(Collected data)
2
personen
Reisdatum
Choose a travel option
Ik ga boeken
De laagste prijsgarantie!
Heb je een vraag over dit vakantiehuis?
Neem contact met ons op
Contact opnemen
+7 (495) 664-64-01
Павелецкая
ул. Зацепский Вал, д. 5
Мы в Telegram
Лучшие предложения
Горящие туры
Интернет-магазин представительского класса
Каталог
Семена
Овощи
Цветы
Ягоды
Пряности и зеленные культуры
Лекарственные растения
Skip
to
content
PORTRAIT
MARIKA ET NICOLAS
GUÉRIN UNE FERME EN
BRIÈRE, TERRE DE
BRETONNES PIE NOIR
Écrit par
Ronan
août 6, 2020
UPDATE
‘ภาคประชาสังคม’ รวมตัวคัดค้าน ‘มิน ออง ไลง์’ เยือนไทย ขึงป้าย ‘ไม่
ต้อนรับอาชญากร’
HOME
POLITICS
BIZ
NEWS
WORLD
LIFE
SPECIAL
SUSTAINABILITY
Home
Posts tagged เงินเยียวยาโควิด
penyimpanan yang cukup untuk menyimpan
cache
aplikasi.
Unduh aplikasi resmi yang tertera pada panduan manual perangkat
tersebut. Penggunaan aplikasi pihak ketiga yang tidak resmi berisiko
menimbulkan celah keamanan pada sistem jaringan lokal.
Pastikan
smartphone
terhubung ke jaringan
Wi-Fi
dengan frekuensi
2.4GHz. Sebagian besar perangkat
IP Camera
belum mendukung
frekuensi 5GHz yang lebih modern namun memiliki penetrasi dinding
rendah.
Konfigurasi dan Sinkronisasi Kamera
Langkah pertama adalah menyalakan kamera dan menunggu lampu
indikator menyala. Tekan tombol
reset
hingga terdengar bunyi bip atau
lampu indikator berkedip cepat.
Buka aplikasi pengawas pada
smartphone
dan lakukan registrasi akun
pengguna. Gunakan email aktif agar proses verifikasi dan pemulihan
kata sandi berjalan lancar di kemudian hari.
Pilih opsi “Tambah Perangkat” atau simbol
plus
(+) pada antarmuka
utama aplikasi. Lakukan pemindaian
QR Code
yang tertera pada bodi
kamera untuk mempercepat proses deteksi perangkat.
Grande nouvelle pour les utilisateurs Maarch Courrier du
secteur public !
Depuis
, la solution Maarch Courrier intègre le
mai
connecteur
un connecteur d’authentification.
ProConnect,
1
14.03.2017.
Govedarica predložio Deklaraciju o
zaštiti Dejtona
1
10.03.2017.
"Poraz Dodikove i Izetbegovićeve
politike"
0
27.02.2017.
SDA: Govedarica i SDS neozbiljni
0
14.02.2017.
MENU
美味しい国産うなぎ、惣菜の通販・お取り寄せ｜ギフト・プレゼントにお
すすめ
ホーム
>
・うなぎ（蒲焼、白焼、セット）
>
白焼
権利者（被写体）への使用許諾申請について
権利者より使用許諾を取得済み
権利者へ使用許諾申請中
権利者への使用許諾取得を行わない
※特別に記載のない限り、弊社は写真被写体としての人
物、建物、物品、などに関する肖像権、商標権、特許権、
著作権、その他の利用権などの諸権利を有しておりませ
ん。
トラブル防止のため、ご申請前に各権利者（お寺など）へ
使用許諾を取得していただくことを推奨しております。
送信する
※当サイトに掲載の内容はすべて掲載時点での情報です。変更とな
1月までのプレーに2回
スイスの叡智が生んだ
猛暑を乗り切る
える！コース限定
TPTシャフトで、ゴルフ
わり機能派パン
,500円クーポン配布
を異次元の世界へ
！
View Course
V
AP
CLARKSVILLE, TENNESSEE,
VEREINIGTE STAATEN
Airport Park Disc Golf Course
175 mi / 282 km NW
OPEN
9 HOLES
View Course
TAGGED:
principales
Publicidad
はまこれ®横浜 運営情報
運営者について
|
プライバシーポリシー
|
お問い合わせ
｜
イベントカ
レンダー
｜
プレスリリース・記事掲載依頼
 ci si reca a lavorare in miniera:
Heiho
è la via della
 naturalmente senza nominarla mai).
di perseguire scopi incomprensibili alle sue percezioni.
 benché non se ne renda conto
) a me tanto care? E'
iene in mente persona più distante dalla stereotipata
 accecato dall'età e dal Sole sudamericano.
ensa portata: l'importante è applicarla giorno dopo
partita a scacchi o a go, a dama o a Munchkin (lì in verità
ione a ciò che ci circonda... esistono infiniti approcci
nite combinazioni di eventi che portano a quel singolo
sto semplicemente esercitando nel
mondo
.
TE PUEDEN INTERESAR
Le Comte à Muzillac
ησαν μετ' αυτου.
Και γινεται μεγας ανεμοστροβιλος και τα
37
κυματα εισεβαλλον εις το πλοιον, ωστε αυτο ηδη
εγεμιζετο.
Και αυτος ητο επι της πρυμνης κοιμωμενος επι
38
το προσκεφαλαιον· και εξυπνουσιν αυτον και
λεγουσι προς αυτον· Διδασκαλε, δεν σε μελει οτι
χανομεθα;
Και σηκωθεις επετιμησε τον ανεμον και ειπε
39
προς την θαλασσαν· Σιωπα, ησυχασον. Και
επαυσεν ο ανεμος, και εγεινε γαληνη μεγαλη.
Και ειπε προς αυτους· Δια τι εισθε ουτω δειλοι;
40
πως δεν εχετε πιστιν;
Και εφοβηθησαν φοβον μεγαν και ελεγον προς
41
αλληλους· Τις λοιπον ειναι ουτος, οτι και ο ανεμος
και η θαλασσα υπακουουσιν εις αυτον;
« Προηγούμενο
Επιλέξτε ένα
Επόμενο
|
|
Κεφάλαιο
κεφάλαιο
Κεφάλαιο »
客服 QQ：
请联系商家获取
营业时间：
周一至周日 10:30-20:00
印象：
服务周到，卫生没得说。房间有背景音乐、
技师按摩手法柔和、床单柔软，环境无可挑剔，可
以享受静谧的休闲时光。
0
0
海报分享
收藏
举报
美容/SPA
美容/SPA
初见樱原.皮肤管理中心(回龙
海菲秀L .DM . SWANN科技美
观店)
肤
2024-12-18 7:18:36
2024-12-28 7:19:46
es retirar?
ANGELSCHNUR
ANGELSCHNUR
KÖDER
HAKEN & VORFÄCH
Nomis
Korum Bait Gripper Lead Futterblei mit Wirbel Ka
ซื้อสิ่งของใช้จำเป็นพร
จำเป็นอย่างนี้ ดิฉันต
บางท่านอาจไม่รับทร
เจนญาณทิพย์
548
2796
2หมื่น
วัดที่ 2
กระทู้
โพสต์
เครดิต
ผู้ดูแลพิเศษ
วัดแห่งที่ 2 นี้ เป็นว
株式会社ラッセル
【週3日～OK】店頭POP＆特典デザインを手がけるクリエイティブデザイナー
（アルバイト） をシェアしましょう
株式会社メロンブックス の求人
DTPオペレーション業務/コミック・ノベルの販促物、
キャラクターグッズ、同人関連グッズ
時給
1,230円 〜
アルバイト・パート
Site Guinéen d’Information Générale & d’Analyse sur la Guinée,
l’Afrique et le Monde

(EXERCISE AIM)
What is needed is an exact transcription of every record above.

(PROBLEM SOLUTION)
2
personen
Reisdatum
Choose a travel option
Ik ga boeken
De laagste prijsgarantie!
Heb je een vraag over dit vakantiehuis?
Neem contact met ons op
Contact opnemen
+7 (495) 664-64-01
Павелецкая
ул. Зацепский Вал, д. 5
Мы в Telegram
Лучшие предложения
Горящие туры
Интернет-магазин представительского класса
Каталог
Семена
Овощи
Цветы
Ягоды
Пряности и зеленные культуры
Лекарственные растения
Skip
to
content
PORTRAIT
MARIKA ET NICOLAS
GUÉRIN UNE FERME EN
BRIÈRE, TERRE DE
BRETONNES PIE NOIR
Écrit par
Ronan
août 6, 2020
UPDATE
‘ภาคประชาสังคม’ รวมตัวคัดค้าน ‘มิน ออง ไลง์’ เยือนไทย ขึงป้าย ‘ไม่
ต้อนรับอาชญากร’
HOME
POLITICS
BIZ
NEWS
WORLD
LIFE
SPECIAL
SUSTAINABILITY
Home
Posts tagged เงินเยียวยาโควิด
penyimpanan yang cukup untuk menyimpan
cache
aplikasi.
Unduh aplikasi resmi yang tertera pada panduan manual perangkat
tersebut. Penggunaan aplikasi pihak ketiga yang tidak resmi berisiko
menimbulkan celah keamanan pada sistem jaringan lokal.
Pastikan
smartphone
terhubung ke jaringan
Wi-Fi
dengan frekuensi
2.4GHz. Sebagian besar perangkat
IP Camera
belum mendukung
frekuensi 5GHz yang lebih modern namun memiliki penetrasi dinding
rendah.
Konfigurasi dan Sinkronisasi Kamera
Langkah pertama adalah menyalakan kamera dan menunggu lampu
indikator menyala. Tekan tombol
reset
hingga terdengar bunyi bip atau
lampu indikator berkedip cepat.
Buka aplikasi pengawas pada
smartphone
dan lakukan registrasi akun
pengguna. Gunakan email aktif agar proses verifikasi dan pemulihan
kata sandi berjalan lancar di kemudian hari.
Pilih opsi “Tambah Perangkat” atau simbol
plus
(+) pada antarmuka
utama aplikasi. Lakukan pemindaian
QR Code
yang tertera pada bodi
kamera untuk mempercepat proses deteksi perangkat.
Grande nouvelle pour les utilisateurs Maarch Courrier du
secteur public !
Depuis
, la solution Maarch Courrier intègre le
mai
connecteur
un connecteur d’authentification.
ProConnect,
1
14.03.2017.
Govedarica predložio Deklaraciju o
zaštiti Dejtona
1
10.03.2017.
"Poraz Dodikove i Izetbegovićeve
politike"
0
27.02.2017.
SDA: Govedarica i SDS neozbiljni
0
14.02.2017.
MENU
美味しい国産うなぎ、惣菜の通販・お取り寄せ｜ギフト・プレゼントにお
すすめ
ホーム
>
・うなぎ（蒲焼、白焼、セット）
>
白焼
権利者（被写体）への使用許諾申請について
権利者より使用許諾を取得済み
権利者へ使用許諾申請中
権利者への使用許諾取得を行わない
※特別に記載のない限り、弊社は写真被写体としての人
物、建物、物品、などに関する肖像権、商標権、特許権、
著作権、その他の利用権などの諸権利を有しておりませ
ん。
トラブル防止のため、ご申請前に各権利者（お寺など）へ
使用許諾を取得していただくことを推奨しております。
送信する
※当サイトに掲載の内容はすべて掲載時点での情報です。変更とな
1月までのプレーに2回
スイスの叡智が生んだ
猛暑を乗り切る
える！コース限定
TPTシャフトで、ゴルフ
わり機能派パン
,500円クーポン配布
を異次元の世界へ
！
View Course
V
AP
CLARKSVILLE, TENNESSEE,
VEREINIGTE STAATEN
Airport Park Disc Golf Course
175 mi / 282 km NW
OPEN
9 HOLES
View Course
TAGGED:
principales
Publicidad
はまこれ®横浜 運営情報
運営者について
|
プライバシーポリシー
|
お問い合わせ
｜
イベントカ
レンダー
｜
プレスリリース・記事掲載依頼
 ci si reca a lavorare in miniera:
Heiho
è la via della
 naturalmente senza nominarla mai).
di perseguire scopi incomprensibili alle sue percezioni.
 benché non se ne renda conto
) a me tanto care? E'
iene in mente persona più distante dalla stereotipata
 accecato dall'età e dal Sole sudamericano.
ensa portata: l'importante è applicarla giorno dopo
partita a scacchi o a go, a dama o a Munchkin (lì in verità
ione a ciò che ci circonda... esistono infiniti approcci
nite combinazioni di eventi che portano a quel singolo
sto semplicemente esercitando nel
mondo
.
TE PUEDEN INTERESAR
Le Comte à Muzillac
ησαν μετ' αυτου.
Και γινεται μεγας ανεμοστροβιλος και τα
37
κυματα εισεβαλλον εις το πλοιον, ωστε αυτο ηδη
εγεμιζετο.
Και αυτος ητο επι της πρυμνης κοιμωμενος επι
38
το προσκεφαλαιον· και εξυπνουσιν αυτον και
λεγουσι προς αυτον· Διδασκαλε, δεν σε μελει οτι
χανομεθα;
Και σηκωθεις επετιμησε τον ανεμον και ειπε
39
προς την θαλασσαν· Σιωπα, ησυχασον. Και
επαυσεν ο ανεμος, και εγεινε γαληνη μεγαλη.
Και ειπε προς αυτους· Δια τι εισθε ουτω δειλοι;
40
πως δεν εχετε πιστιν;
Και εφοβηθησαν φοβον μεγαν και ελεγον προς
41
αλληλους· Τις λοιπον ειναι ουτος, οτι και ο ανεμος
και η θαλασσα υπακουουσιν εις αυτον;
« Προηγούμενο
Επιλέξτε ένα
Επόμενο
|
|
Κεφάλαιο
κεφάλαιο
Κεφάλαιο »
客服 QQ：
请联系商家获取
营业时间：
周一至周日 10:30-20:00
印象：
服务周到，卫生没得说。房间有背景音乐、
技师按摩手法柔和、床单柔软，环境无可挑剔，可
以享受静谧的休闲时光。
0
0
海报分享
收藏
举报
美容/SPA
美容/SPA
初见樱原.皮肤管理中心(回龙
海菲秀L .DM . SWANN科技美
观店)
肤
2024-12-18 7:18:36
2024-12-28 7:19:46
es retirar?
ANGELSCHNUR
ANGELSCHNUR
KÖDER
HAKEN & VORFÄCH
Nomis
Korum Bait Gripper Lead Futterblei mit Wirbel Ka
ซื้อสิ่งของใช้จำเป็นพร
จำเป็นอย่างนี้ ดิฉันต
บางท่านอาจไม่รับทร
เจนญาณทิพย์
548
2796
2หมื่น
วัดที่ 2
กระทู้
โพสต์
เครดิต
ผู้ดูแลพิเศษ
วัดแห่งที่ 2 นี้ เป็นว
株式会社ラッセル
【週3日～OK】店頭POP＆特典デザインを手がけるクリエイティブデザイナー
（アルバイト） をシェアしましょう
株式会社メロンブックス の求人
DTPオペレーション業務/コミック・ノベルの販促物、
キャラクターグッズ、同人関連グッズ
時給
1,230円 〜
アルバイト・パート
Site Guinéen d’Information Générale & d’Analyse sur la Guinée,
l’Afrique et le Monde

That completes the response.